The agony that the U. S. auto industry is suffering is having– and will have–disastrous employment consequences particularly in Ontario with GM, Ford and Chrysler plants from Oshawa to Oakville to Windsor facing bankruptcy and shut downs. We're talking of tens of thousands of jobs at risk. Plus those in the auto parts manufacturing such as the great Magna International based in Aurora with units across Ontario and Canada and Europe.

Add to those potential huge job loss numbers the 3,500 car dealers who employ some 140,000 people across Canada with roughly half of those in Ontario.

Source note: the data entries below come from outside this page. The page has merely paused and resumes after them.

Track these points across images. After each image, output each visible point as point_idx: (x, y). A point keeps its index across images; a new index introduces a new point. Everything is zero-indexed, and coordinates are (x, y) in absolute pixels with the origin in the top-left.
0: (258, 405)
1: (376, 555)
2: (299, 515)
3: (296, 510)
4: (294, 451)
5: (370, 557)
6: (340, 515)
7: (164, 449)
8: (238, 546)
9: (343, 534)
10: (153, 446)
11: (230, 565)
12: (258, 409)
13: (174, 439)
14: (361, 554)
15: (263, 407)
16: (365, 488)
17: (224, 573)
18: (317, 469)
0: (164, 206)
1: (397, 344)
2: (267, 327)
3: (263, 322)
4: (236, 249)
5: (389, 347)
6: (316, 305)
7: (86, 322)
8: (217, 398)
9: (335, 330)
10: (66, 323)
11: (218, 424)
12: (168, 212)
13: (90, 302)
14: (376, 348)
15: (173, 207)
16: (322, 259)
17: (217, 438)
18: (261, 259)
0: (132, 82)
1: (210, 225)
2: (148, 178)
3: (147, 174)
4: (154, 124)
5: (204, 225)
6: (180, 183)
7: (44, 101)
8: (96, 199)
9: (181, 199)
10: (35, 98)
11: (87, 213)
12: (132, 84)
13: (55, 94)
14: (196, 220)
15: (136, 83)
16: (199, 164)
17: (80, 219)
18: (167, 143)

If the U. S./Canada automobile industry shuts down, the job impact in this country will be devastating.

Then there are other sectors that will be at prejudice. Try the housing industry, which is the other main production leg of Canada's economy. If you let in 300,000 immigrants each year, where will they find accommodation let alone jobs?

The Government of Canada appears to be absolutely blind to the fact that a reversal of economic/ employment good times requires a dramatic reversal of its long-standing and entrenched wide-open immigration policies.

What is urgently needed is a complete immigration policy review that reflects the reality of a Recession– which is what the U. S./ Canada joint economy is clearly into.

Parallel to that urgent review, the Government should declare an immediate Moratorium on Immigration.

Generally speaking, the immigration factor is not on this government's radar screen. But what is on it?

The potential for deficits and the probability of deficits can only be increased by allowing hundreds of thousands of immigrants into a nation without jobs.